THE EXERCISE:
Gather each line of the material below that contains the word "reads" and copy those lines in full. Uppercase and lowercase letters count as different.

RECORDS FOR THE EXERCISE:
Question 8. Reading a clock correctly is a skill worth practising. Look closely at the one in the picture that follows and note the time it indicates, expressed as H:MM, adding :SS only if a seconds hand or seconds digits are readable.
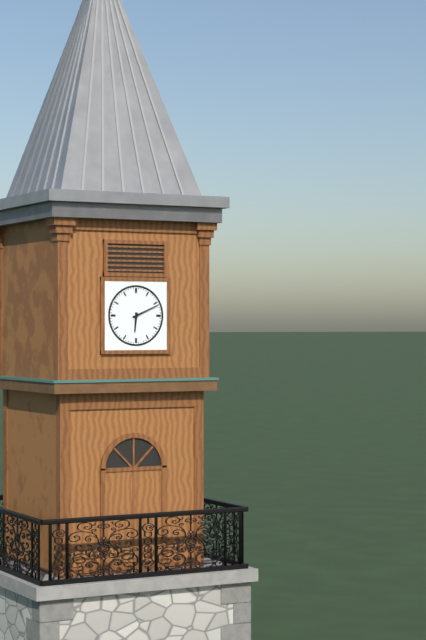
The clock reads 6:11
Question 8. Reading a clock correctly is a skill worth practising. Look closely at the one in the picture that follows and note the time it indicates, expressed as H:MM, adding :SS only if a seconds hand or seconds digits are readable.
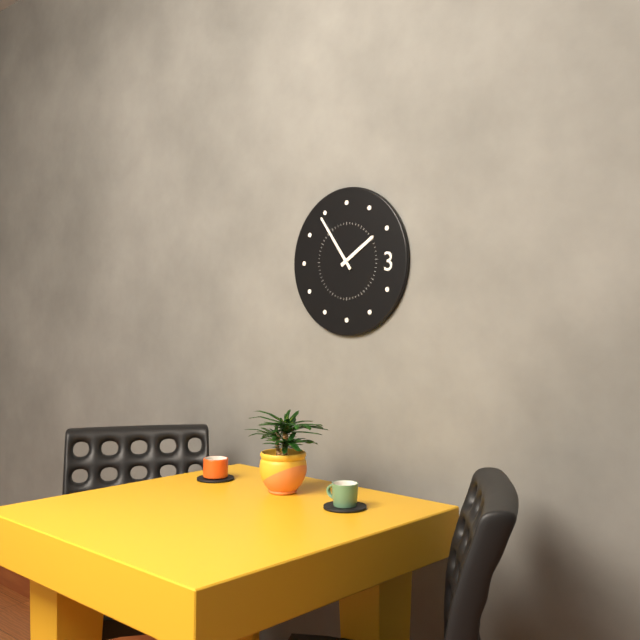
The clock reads 1:54
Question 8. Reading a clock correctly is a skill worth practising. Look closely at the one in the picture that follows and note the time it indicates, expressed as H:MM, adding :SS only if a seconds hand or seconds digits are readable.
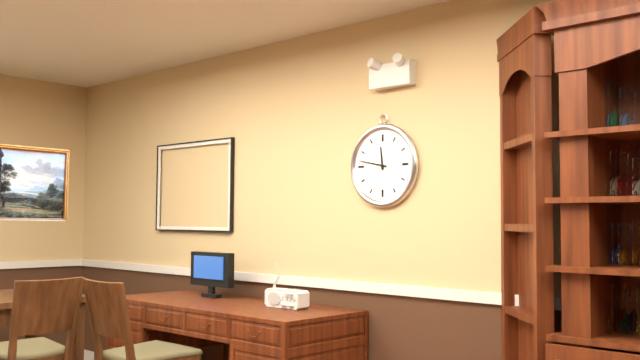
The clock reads 11:47
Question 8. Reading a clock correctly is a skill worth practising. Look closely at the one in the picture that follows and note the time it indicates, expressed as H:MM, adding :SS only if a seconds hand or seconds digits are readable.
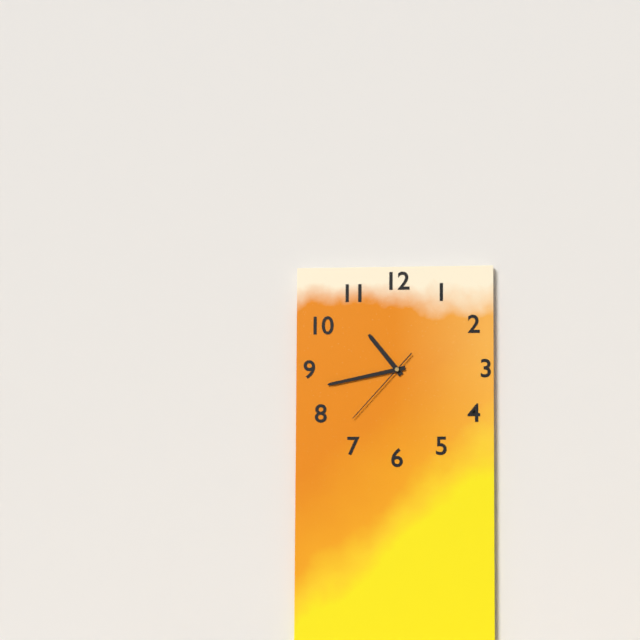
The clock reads 10:43:37
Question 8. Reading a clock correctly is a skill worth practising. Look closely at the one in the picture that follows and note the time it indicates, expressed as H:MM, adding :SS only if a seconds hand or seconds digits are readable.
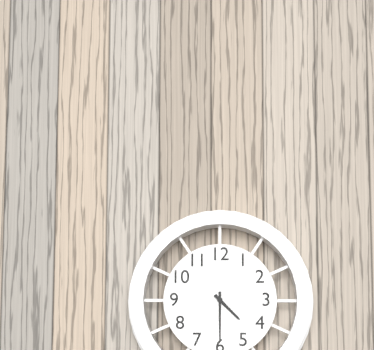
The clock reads 4:30
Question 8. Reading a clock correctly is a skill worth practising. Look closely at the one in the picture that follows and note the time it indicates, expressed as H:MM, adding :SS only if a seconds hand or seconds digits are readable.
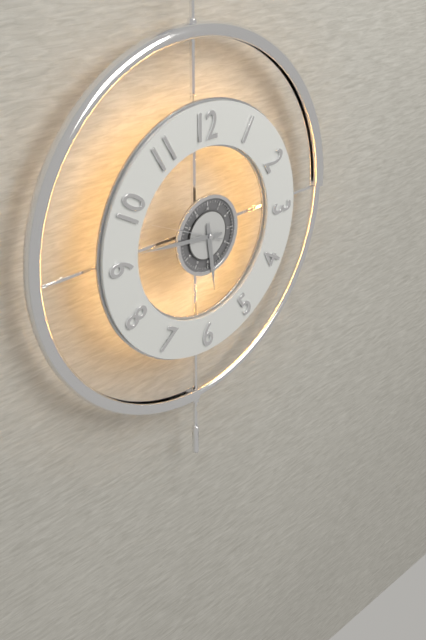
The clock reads 5:46:49
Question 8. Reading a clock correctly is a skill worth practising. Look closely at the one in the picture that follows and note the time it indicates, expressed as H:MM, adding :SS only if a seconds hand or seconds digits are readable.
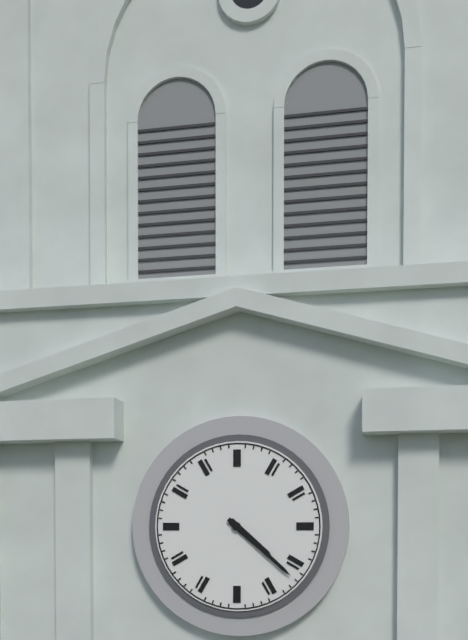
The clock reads 4:22
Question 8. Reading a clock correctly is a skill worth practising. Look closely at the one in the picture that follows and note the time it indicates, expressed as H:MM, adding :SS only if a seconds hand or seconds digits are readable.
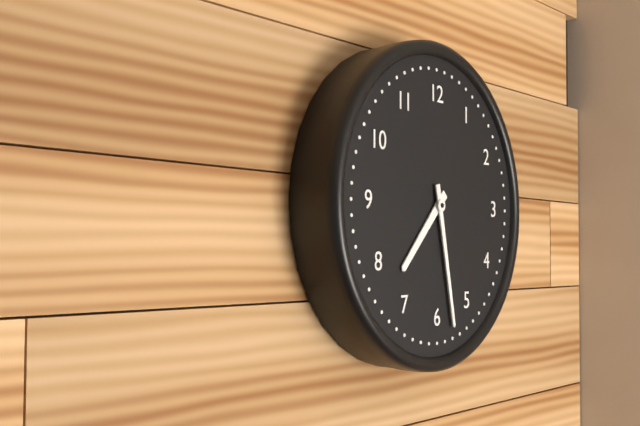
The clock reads 7:28
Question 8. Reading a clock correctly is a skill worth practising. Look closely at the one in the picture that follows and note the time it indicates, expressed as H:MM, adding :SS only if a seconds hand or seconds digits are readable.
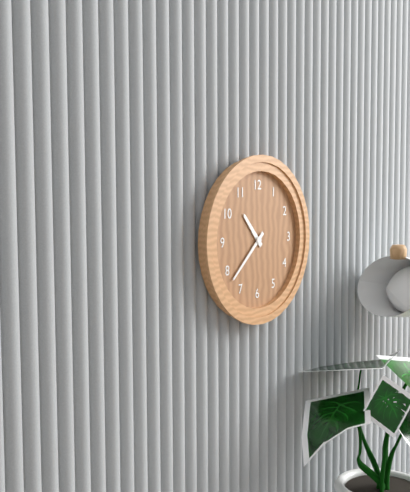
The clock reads 10:38
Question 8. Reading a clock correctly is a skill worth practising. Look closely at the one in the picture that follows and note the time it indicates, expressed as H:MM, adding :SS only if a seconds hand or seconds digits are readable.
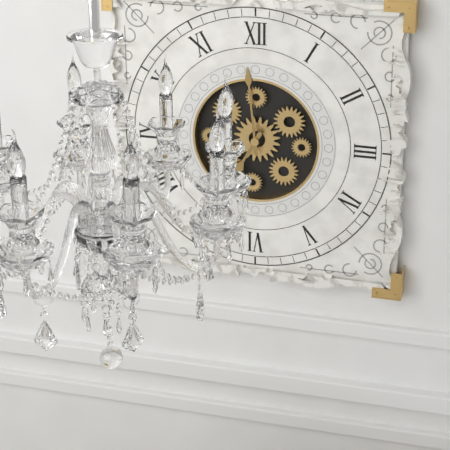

RESPONSE BELOW:
The clock reads 6:11
The clock reads 1:54
The clock reads 11:47
The clock reads 10:43:37
The clock reads 4:30
The clock reads 5:46:49
The clock reads 4:22
The clock reads 7:28
The clock reads 10:38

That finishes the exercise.